Yıllar sonra eski bir dostla Kızılay’da yapılan bir sohbet düşündürtmüştü bunları bana. Evet evet daha sık gitmeliydim ve çok önce gittiğim yerleri tekrar ziyaret etmeliydim. Amaç belliydi, eski bir arkadaşımla tam 16 yıl önce sürekli gittiğimiz, müzik dinleyip sohbet ettiğimiz mekan ziyaret edilecekti. Ve biz iki eski ev arkadaşı 16 yıl önceki gibi buluşup bu kez çocuklardan, iş hayatından, evlilikten konuşmayıp eskiyi yad edecektik, neler yapardık, ne giyerdik, ne yerdik, ne içerdik. Belki bu, 16 yılın bir sorgulaması, muhasebesi olacaktı. Çok heyecanlıydım ve mutluydum akşam arkadaşımla buluştuğumda. Önce soğuğa rağmen yürüdük biraz, sonra “Hadi” dedik, oturduk o hep bildiğimiz adının dahi değişmediği, sadece dekorasyonunun değiştiği mekana ve başladı koyu bir sohbet. İçinde pişmanlıklar da vardı, kahkahalar da geçmişe özlem de.. Tabi dayanamayıp iki lafımızdan biri çocuklarımıza geliyordu ama bunu da çok önemsemedik. Saatler biz farkında olmadan geçti.

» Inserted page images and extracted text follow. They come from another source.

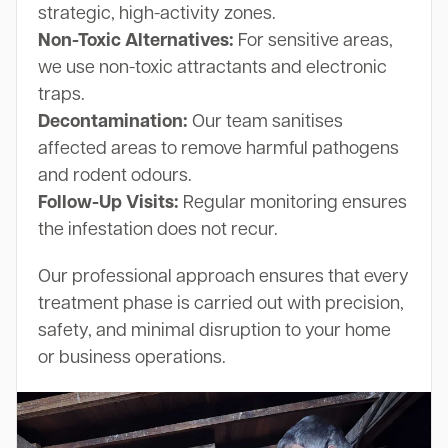
strategic, high-activity zones.
Non-Toxic Alternatives:
For sensitive areas,
we use non-toxic attractants and electronic
traps.
Decontamination:
Our team sanitises
affected areas to remove harmful pathogens
and rodent odours.
Follow-Up Visits:
Regular monitoring ensures
the infestation does not recur.
Our professional approach ensures that every
treatment phase is carried out with precision,
safety, and minimal disruption to your home
or business operations.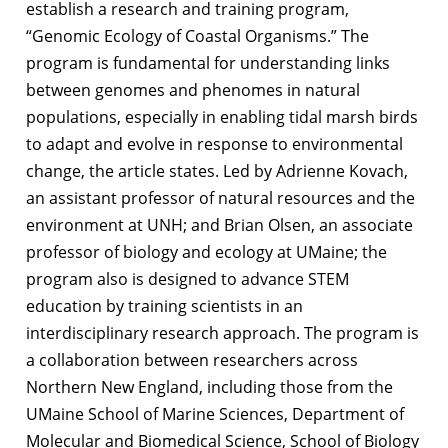
establish a research and training program,
“Genomic Ecology of Coastal Organisms.” The
program is fundamental for understanding links
between genomes and phenomes in natural
populations, especially in enabling tidal marsh birds
to adapt and evolve in response to environmental
change, the article states. Led by Adrienne Kovach,
an assistant professor of natural resources and the
environment at UNH; and Brian Olsen, an associate
professor of biology and ecology at UMaine; the
program also is designed to advance STEM
education by training scientists in an
interdisciplinary research approach. The program is
a collaboration between researchers across
Northern New England, including those from the
UMaine School of Marine Sciences, Department of
Molecular and Biomedical Science, School of Biology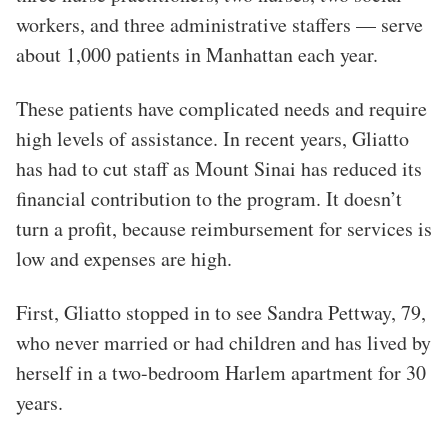
workers, and three administrative staffers — serve
about 1,000 patients in Manhattan each year.
These patients have complicated needs and require
high levels of assistance. In recent years, Gliatto
has had to cut staff as Mount Sinai has reduced its
financial contribution to the program. It doesn’t
turn a profit
,
because reimbursement for services is
low and expenses are high.
First, Gliatto stopped in to see Sandra Pettway, 79,
who never married or had children and has lived by
herself in a two-bedroom Harlem apartment for 30
years.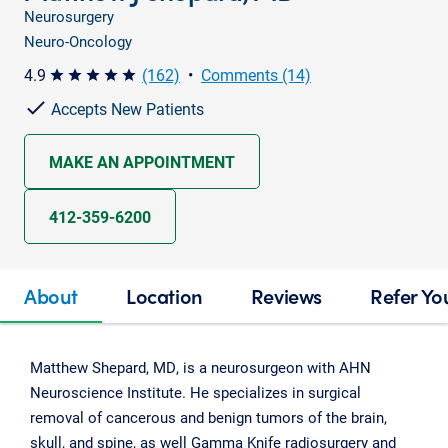
Neurosurgery
Neuro-Oncology
4.9
(162)
•
Comments (14)
star star star star star
Accepts New Patients
MAKE AN APPOINTMENT
412-359-6200
About
Location
Reviews
Refer Yo
Matthew Shepard, MD, is a neurosurgeon with AHN
Neuroscience Institute. He specializes in surgical
removal of cancerous and benign tumors of the brain,
skull, and spine, as well Gamma Knife radiosurgery and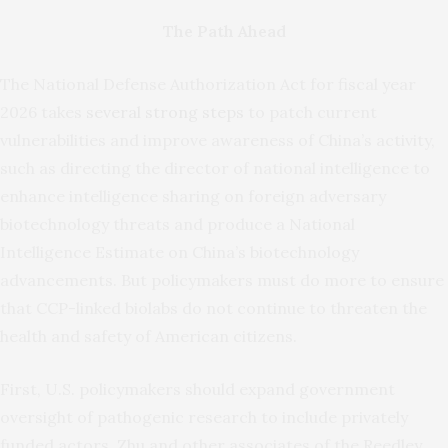
The Path Ahead
The National Defense Authorization Act for fiscal year
2026 takes
several strong steps
to patch current
vulnerabilities and improve awareness of China’s activity,
such as directing the director of national intelligence to
enhance intelligence sharing on foreign adversary
biotechnology threats and produce a National
Intelligence Estimate on China’s biotechnology
advancements. But policymakers must do more to ensure
that CCP-linked biolabs do not continue to threaten the
health and safety of American citizens.
First, U.S. policymakers should expand government
oversight of pathogenic research to include privately
funded actors. Zhu and other associates of the Reedley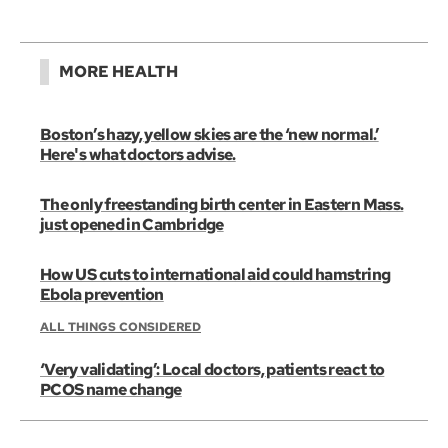
MORE HEALTH
Boston’s hazy, yellow skies are the ‘new normal.’
Here's what doctors advise.
The only freestanding birth center in Eastern Mass.
just opened in Cambridge
How US cuts to international aid could hamstring
Ebola prevention
ALL THINGS CONSIDERED
‘Very validating’: Local doctors, patients react to
PCOS name change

Arkadaşımla buluşmaya giderken mecburen arabamla gitmiştim Kızılay’a ve benim gibi park etme özürlü biri için en uygun yer Beğendik otoparkı idi. Akşam 19 civarında arabamı park ettim ve hatta 3 saate kadar ücret ödemeyeyim diye ev alışverişimi de o arada yaptım ve keyifli bir şekilde arkadaşımın yanına gittim. Koyu sohbetten kafamı kaldırıp saatin 23’e geldiğini fark edince artık 16 yılı geride bırakıp o ana dönmenin vakti gelmişti. İşte ne olduysa ondan sonra oldu; park etme özrünün yanında park edilen yerlerin saat kaçta açılıp kapandıklarına da dikkat etmeyen dikkatsiz ben, otoparkın 21:30’da kapandığını kapısına gidince anladım. Tüm Beğendik’in etrafında dolanıp durdum belki açık bir kapı, giriş ya da birilerini bulurum umuduyla. Hay dedim kendi kendime neyine senin eskisi gibi olmaya çalışmak, eskileri yad etmek, bak gelmişsin 33 yaşına ama bir otopark kuralından bile haberin yok. Nafile, otopark kapalı. Dahası, bir gece arabanın otoparkta kalma ücretini de öğrenince tamam bitti benim için böylesi eğlenceler dedim kendime. Ve ben bir gece arabamı orada bırakıp, üstüne bir de taksi ücreti eklenerek o geceyi kapattım ve ertesi sabah gidip arabamı alabildim. Aptallığımın karşılığı 62 T.L. oldu hiç yoktan yere.
Efendim neymiş siz siz olun arabanızı bir yere bırakırken mutlaka bakın, sorun kaça kadar açık ya da kaçta kapanıyor diye yoksa benim gibi yana yakıla dolanıverirsiniz otoparkın etrafında ve geçirdiğiniz güzel bir akşam hatıralarla ve eskinin o güzel anlarıyla değil de ancak boş yere ödediğiniz -miktarı önemli değil- aptallık parası ile hatırlanır.